_Skeletal landmark data_
****************

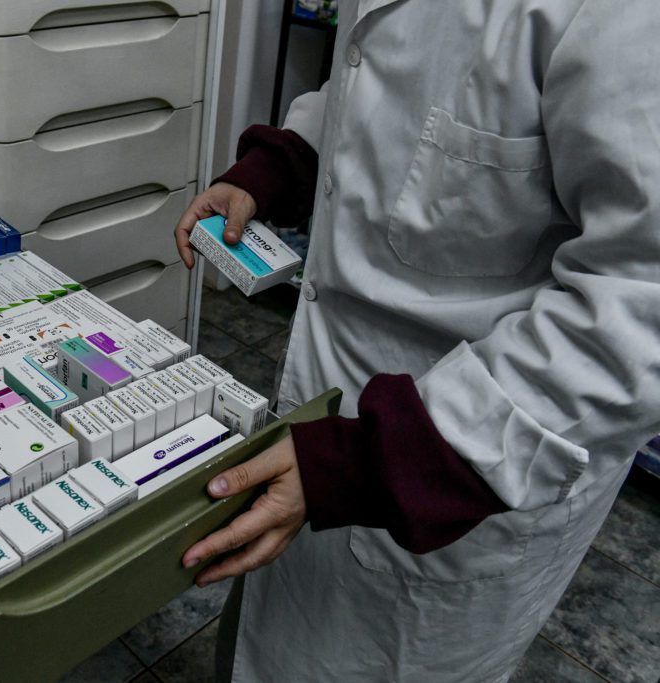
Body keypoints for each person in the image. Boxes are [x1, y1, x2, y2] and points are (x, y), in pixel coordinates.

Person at [173, 1, 660, 681]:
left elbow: (637, 315)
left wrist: (364, 463)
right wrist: (280, 167)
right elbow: (376, 83)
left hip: (461, 472)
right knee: (267, 643)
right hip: (325, 429)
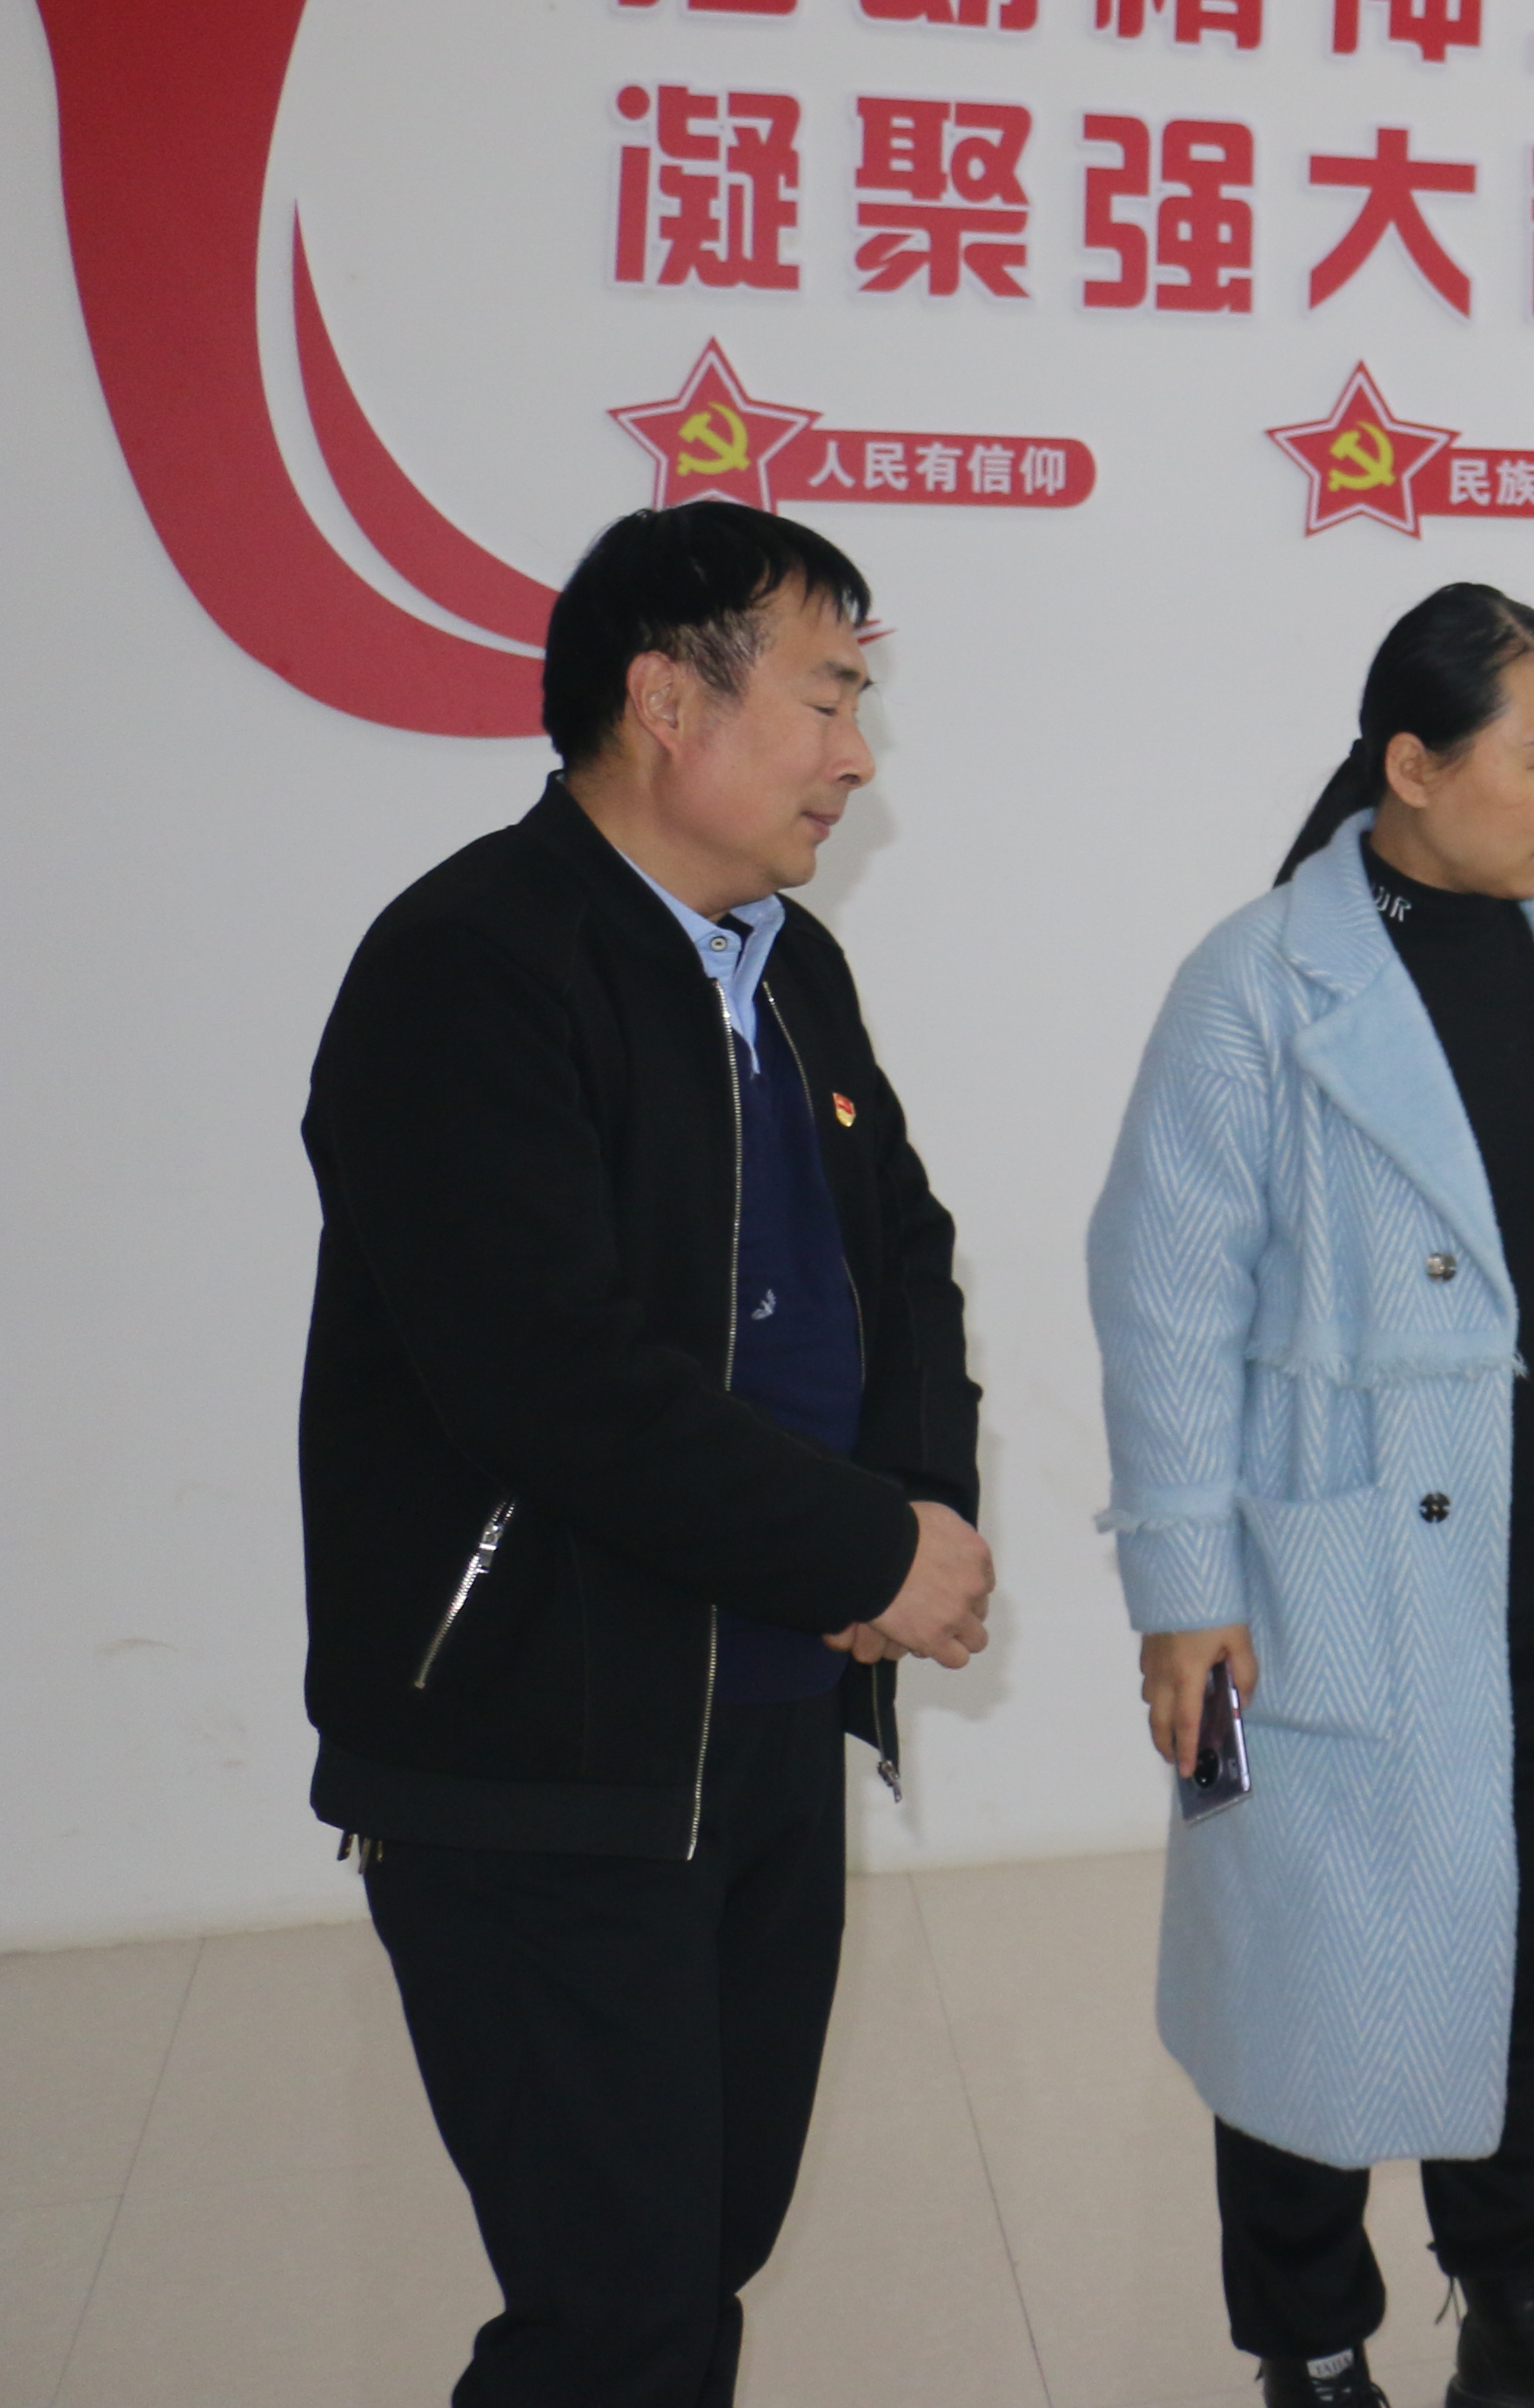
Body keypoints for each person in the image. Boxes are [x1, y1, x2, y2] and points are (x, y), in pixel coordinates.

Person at [299, 500, 995, 2408]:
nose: (858, 753)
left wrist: (920, 1502)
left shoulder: (787, 967)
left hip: (766, 1709)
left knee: (701, 2249)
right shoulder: (471, 964)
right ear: (664, 700)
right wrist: (862, 1550)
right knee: (614, 2302)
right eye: (827, 698)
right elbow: (551, 1379)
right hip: (539, 1748)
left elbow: (901, 1256)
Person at [1095, 586, 1534, 2408]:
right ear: (1412, 764)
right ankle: (1310, 2349)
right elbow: (1164, 1299)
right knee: (1309, 1982)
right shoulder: (1257, 985)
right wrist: (1183, 1587)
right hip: (1339, 1588)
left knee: (1517, 1961)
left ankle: (1518, 2308)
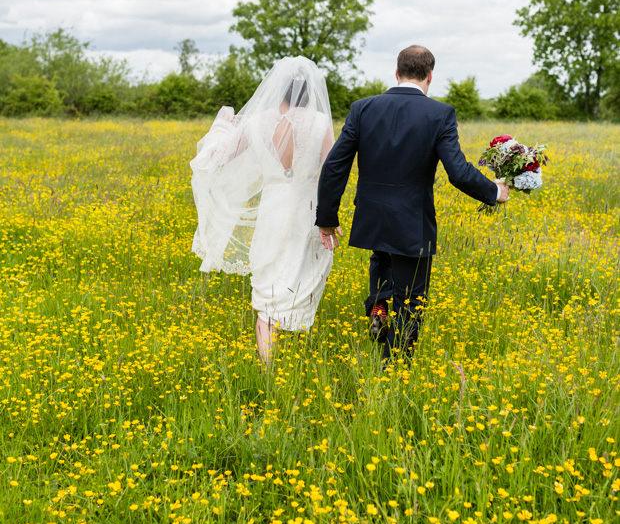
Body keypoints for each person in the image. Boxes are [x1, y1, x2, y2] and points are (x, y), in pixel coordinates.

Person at [315, 44, 509, 361]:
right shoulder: (439, 113)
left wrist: (327, 218)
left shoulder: (362, 108)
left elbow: (335, 165)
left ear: (397, 72)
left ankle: (378, 307)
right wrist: (493, 191)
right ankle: (397, 366)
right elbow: (458, 172)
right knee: (411, 297)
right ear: (430, 76)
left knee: (382, 260)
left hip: (372, 215)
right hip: (411, 221)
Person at [190, 56, 334, 362]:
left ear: (275, 88)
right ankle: (293, 356)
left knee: (268, 292)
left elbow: (217, 158)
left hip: (273, 211)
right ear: (312, 91)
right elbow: (331, 171)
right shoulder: (320, 123)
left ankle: (268, 368)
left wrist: (221, 130)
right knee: (299, 278)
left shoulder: (255, 123)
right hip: (307, 211)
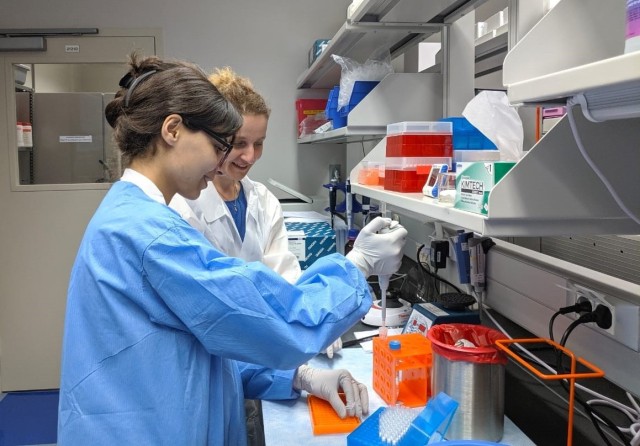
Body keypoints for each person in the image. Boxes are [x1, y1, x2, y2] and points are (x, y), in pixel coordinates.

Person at [57, 53, 407, 446]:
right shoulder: (149, 234)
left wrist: (299, 376)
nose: (227, 160)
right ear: (173, 130)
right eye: (221, 144)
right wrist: (356, 266)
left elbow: (205, 349)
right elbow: (268, 318)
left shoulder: (131, 216)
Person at [169, 67, 343, 446]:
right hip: (213, 364)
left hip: (261, 358)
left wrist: (315, 318)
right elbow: (214, 312)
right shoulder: (183, 206)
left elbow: (283, 275)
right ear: (212, 137)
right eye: (238, 143)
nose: (249, 156)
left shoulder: (262, 199)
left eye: (259, 143)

****************

_To do_
Gather every line from the entries above where the word "ankle" appears, and copy them.

_Result of the task_
right ankle: (1310, 2349)
left ankle: (1518, 2308)
left ankle: (378, 307)
right ankle: (397, 366)
right ankle: (293, 356)
left ankle: (268, 368)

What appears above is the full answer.